The CRISPR-Cas9 gene editing system just became more convenient. The system’s Cas9 component, a nuisance to incorporate into animal models, is an intrinsic part of a newly developed mouse strain. Created by researchers at the Broad Institute and MIT, the “Cas9 mouse” is expected to simplify in vivo genome-editing experiments, particularly those in which multiple genes and cell types are to be manipulated.
The Cas9 mouse overcomes packaging size limits. No longer will it be necessary to set aside valuable space aboard viruses or nanoparticles, the delivery vehicles of gene editing components, merely to convey the somewhat bulky Cas9 equipment. Instead, viral or nanoparticle vectors can be packed straightaway with strands of guide RNA, which direct Cas9 to DNA targets, making it less necessary to manipulate genes one at a time, or to cross animal models to produce strains possessing the desired traits.
Details about the Cas9 mouse appeared September 25 in the journal Cell, in an article entitled, “CRISPR-Cas9 Knockin Mice for Genome Editing and Cancer Modeling.”
The researchers described how they established a Cre-dependent Cas9 knockin mouse. They demonstrated in vivo as well as ex vivo genome editing using adeno-associated virus (AAV)-, lentivirus-, or particle-mediated delivery of guide RNA in neurons, immune cells, and endothelial cells. And as the titled of their article suggests, the researchers used the Cas9 mouse in a modeling exercise. Specifically, they modeled lung adenocarcinoma.

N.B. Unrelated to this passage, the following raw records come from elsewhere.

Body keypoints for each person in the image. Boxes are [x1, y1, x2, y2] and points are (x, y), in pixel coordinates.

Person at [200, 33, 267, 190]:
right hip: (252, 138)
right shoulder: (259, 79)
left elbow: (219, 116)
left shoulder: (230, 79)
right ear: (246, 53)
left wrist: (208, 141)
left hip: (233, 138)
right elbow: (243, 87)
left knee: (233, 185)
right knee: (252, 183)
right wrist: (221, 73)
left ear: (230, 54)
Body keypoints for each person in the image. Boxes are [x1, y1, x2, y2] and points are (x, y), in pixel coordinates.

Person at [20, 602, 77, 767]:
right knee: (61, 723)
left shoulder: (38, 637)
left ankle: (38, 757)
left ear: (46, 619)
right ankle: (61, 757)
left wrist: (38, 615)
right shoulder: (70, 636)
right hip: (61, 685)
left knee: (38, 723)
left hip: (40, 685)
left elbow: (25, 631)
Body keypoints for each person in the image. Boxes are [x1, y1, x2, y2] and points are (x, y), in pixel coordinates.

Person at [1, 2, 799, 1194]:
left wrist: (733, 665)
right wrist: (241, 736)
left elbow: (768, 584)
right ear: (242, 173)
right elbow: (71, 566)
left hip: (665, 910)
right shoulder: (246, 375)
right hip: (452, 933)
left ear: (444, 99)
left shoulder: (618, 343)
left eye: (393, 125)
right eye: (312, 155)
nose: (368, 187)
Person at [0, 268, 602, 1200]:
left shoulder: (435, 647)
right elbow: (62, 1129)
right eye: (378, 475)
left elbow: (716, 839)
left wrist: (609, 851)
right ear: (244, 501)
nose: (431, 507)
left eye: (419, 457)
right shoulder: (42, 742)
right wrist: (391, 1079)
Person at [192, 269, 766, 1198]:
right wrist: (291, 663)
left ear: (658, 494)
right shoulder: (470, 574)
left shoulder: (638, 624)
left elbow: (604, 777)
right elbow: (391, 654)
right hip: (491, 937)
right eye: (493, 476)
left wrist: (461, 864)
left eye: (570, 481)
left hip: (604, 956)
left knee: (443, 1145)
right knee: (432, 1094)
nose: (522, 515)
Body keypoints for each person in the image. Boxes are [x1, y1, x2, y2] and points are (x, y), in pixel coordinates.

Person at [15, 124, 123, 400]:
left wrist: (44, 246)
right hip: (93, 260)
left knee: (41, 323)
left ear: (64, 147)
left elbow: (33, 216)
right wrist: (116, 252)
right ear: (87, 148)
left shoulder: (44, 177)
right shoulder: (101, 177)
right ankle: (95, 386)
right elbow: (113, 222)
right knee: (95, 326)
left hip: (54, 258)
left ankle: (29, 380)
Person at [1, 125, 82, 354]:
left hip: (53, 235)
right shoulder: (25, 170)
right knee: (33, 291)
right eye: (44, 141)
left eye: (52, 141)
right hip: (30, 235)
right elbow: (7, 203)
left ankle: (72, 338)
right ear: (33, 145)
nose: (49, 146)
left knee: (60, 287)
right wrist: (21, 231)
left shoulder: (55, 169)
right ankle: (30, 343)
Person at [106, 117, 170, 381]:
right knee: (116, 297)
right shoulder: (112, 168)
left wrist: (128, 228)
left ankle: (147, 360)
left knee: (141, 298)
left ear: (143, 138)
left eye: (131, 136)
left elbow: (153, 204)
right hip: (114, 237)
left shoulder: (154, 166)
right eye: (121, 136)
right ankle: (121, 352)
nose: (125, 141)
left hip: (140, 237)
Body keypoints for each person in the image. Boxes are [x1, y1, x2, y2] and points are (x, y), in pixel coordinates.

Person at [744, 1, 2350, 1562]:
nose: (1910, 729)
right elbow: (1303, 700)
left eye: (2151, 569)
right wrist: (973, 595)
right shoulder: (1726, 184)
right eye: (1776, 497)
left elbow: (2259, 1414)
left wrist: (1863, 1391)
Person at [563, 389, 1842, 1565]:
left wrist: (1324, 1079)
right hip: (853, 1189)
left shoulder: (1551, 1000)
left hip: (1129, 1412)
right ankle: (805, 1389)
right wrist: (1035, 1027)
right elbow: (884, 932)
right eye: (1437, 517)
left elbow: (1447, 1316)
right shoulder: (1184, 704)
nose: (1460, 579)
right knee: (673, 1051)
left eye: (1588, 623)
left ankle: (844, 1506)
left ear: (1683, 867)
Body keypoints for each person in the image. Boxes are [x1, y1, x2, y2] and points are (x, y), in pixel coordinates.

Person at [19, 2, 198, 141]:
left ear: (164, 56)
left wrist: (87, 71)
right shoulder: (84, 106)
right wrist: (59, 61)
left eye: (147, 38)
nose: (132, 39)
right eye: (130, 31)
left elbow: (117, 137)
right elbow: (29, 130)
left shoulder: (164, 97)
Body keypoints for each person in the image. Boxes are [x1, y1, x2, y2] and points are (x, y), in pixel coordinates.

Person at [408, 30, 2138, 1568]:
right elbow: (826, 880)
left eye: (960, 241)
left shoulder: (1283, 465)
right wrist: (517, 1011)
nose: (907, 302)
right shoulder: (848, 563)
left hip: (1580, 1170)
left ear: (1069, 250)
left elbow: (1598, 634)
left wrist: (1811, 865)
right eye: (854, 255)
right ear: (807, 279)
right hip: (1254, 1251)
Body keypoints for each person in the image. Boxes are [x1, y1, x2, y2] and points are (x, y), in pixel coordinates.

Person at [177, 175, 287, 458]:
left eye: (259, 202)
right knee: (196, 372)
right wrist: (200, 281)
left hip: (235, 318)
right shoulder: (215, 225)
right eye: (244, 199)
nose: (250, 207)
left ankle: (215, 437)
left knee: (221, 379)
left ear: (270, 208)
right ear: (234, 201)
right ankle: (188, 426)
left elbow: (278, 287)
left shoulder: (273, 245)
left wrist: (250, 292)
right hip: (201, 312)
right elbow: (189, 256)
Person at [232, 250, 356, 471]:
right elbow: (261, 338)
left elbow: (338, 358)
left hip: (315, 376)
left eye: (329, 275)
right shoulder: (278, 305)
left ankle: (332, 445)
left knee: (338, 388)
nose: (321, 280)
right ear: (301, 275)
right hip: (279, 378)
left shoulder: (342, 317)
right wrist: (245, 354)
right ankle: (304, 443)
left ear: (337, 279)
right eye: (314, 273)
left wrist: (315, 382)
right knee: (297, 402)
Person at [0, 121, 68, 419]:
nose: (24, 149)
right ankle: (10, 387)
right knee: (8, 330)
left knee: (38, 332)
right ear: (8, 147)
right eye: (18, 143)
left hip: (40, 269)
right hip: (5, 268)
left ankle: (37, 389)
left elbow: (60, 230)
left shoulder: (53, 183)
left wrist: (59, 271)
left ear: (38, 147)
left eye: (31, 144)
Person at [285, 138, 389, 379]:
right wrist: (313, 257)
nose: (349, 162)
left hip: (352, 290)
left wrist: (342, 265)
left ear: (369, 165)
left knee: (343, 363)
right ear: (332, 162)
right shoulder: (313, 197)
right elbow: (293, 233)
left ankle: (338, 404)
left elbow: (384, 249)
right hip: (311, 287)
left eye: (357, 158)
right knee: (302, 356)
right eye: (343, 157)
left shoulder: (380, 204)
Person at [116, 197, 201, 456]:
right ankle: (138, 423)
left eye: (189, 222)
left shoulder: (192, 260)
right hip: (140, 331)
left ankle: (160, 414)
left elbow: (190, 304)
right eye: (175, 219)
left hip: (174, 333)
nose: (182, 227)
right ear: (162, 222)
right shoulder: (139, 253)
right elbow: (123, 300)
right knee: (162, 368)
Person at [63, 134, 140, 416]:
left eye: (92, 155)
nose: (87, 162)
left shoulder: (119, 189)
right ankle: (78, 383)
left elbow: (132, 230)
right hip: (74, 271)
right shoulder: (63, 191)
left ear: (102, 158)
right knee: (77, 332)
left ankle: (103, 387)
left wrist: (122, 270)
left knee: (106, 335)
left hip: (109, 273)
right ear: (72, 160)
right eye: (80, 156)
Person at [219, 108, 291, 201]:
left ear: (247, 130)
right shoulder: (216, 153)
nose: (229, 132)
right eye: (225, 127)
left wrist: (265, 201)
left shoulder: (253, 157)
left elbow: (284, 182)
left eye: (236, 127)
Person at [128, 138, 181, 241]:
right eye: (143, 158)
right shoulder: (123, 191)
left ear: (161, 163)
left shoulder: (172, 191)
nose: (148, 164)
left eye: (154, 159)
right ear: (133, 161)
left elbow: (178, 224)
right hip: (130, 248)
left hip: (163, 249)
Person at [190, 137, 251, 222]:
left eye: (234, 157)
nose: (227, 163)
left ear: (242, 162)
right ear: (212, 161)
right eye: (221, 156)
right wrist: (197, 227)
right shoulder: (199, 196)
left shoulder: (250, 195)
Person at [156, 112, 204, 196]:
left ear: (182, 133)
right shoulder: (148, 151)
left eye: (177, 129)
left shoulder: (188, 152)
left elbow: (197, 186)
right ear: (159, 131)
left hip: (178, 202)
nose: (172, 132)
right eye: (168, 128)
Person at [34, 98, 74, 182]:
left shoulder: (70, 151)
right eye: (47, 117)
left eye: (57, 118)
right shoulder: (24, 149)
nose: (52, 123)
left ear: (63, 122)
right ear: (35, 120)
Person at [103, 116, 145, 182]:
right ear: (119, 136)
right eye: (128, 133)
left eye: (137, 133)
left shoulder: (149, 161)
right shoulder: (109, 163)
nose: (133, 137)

“Using these mice, we simultaneously modeled the dynamics of KRAS, p53, and LKB1, the top three significantly mutated genes in lung adenocarcinoma,” they wrote. “Delivery of a single AAV vector in the lung generated loss-of-function mutations in p53 and Lkb1, as well as homology-directed repair-mediated KrasG12D mutations, leading to macroscopic tumors of adenocarcinoma pathology.”
According to a release issued by MIT, the researchers also found that cells derived from the Cas9 mouse could be extracted for use in lab experiments. The researchers were able to leverage the Cas9-expressing cells to edit immune dendritic cells even after the cells had been removed from the mouse, allowing the researchers to experiment with cells that aren't easily accessible and often lack the shelf life to conduct such experiments.
“As we demonstrated with immune cells, the mouse allows us to experiment with cells that only remain viable for a few days ex vivo by leveraging the fact that they already express Cas9. Absent the expression of Cas9, we would not have sufficient time for the CRISPR system to work its magic,” said Broad core member, MIT associate professor, and paper co-author Aviv Regev, Ph.D.
The release also indicated that the Cas9 mouse has been deposited with The Jackson Laboratory. At the Jackson Lab’s website, a page describing a Cas9 mouse strain estimated that distribution of the strain would commence December 22.
“These CRISPR/Cas9 knockin mice have Cre recombinase-dependent expression of CRISPR associated protein 9 (cas9) endonuclease and EGFP from the mouse endogenous Gt(ROSA)26Sor locus,” the page indicated. “When used in combination with single guide RNAs and a Cre source, they allow editing of single or multiple mouse genes in vivo or ex vivo.”
“The Cas9 mouse allows researchers to more easily perturb multiple genes in vivo,” explained Feng Zhang, Ph.D., an assistant professor at the McGovern Institute for Brain Research at MIT, core member of the Broad Institute, and co-senior author of the Cell paper. “The goal in developing the mouse was to empower researchers so that they can more rapidly screen through the long list of genes that have been implicated in disease and normal biological processes.”